TASKS AND EXERCISES:
A - Decide whether each statement below agrees with the article on Mount St. Mary's Hospital, answering yes or no and quoting the words of the article that decide it: (i) The hospital was founded by the Sisters of St. Francis of Williamsville. (ii) The new hospital in Lewiston opened in 1907. (iii) The hospital has 200 beds.
B - Carry the article on Mount St. Mary's Hospital forward from its final sentence.

PASSAGE TO READ:
Geography
- Location: Lewiston, New York, United States
- Coordinates: 43°09′15″N 79°01′57″W﻿ / ﻿43.154177°N 79.032541°W

Organization
- Religious affiliation: Catholic

Services
- Beds: 175

History
- Former name: Little House on the Corner
- Opened: 1907

Links
- Lists: Hospitals in New York State

= Mount Saint Mary's Hospital =

Mount St. Mary's Hospital and Health Center is a Catholic hospital in Lewiston, New York, just north of Niagara Falls, New York, where approximately 60% of the hospital's patients reside.

==History==
A part of the Niagara Community for more than a century, Mount St. Mary's Hospital and Health Center began as the "Little House on the Corner" in Niagara Falls in 1907.

Founded by the Sisters of St. Francis of Williamsville, at the request of the Bishop of Buffalo, the hospital provided services to all, especially the poor. In 1965, a new hospital was opened on a 30-acre campus in Lewiston.

Mount St. Mary's Hospital joined Catholic Health on July 1, 2015.

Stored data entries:
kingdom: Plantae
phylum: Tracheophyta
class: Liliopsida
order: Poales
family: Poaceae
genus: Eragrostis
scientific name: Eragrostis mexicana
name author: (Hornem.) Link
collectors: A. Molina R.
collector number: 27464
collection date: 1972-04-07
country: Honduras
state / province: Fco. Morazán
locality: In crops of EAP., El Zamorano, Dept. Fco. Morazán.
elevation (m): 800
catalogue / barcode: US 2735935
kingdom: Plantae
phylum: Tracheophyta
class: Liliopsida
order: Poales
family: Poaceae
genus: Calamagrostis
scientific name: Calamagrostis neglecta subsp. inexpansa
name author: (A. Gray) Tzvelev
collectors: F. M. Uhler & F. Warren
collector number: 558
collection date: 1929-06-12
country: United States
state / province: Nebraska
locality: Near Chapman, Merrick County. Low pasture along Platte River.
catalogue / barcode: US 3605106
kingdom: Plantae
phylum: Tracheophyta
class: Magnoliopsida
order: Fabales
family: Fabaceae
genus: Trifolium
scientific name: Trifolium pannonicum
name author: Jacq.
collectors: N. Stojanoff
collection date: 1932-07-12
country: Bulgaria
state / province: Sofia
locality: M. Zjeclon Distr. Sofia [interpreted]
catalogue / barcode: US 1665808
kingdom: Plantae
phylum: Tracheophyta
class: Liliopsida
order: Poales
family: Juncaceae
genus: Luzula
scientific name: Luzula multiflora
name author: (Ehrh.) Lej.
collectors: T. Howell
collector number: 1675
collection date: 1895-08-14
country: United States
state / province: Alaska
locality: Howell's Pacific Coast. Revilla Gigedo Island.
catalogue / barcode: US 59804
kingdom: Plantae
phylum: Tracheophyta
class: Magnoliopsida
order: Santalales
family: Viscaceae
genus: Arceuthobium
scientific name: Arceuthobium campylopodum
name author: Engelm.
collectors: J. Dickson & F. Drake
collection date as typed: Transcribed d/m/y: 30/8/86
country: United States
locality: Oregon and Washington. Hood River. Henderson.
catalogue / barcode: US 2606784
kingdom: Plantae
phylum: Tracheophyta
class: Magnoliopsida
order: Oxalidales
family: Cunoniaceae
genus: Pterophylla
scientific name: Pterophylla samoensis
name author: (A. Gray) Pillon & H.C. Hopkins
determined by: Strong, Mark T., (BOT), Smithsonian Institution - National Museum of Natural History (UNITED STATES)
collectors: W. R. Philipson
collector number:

EXERCISE ANSWERS:
A -
(i) Yes: "Founded by the Sisters of St. Francis of Williamsville"
(ii) No: "In 1965, a new hospital was opened on a 30-acre campus in Lewiston."
(iii) No: "Beds: 175"

B -
In 2023, it was marked that the new Lockport Memorial Hospital to replace Eastern Niagara Hospital would be a division of Mt. St. Mary's

==Services==
Mount St. Mary's includes:
- 175-bed licensed acute care facility
- Full service 24/7 EmStar Emergency Department
- Clearview inpatient chemical dependency unit
- 250-bed skilled care and rehabilitation center, Our Lady of Peace Nursing Care Residence
- Center for Women OB/GYN Maternity unit
- Primary care clinic located in the inner city of the City of Niagara Falls
- Primary care clinic located on the hospital's Lewiston campus
- Child care center
- Charitable foundation

Staff includes nearly 200 physicians, more than 300 RNs and LPNs, and allied health professionals and numerous employees in supporting roles. In all, Mount St. Mary's Hospital and Health Center employs more than 1,200 people and has about 250 volunteers. Mount St. Mary's is a New York State Department of Health Designated Stroke Center and a certified Chest Pain Center. It is also the only hospital in the Niagara area accredited by The Joint Commission.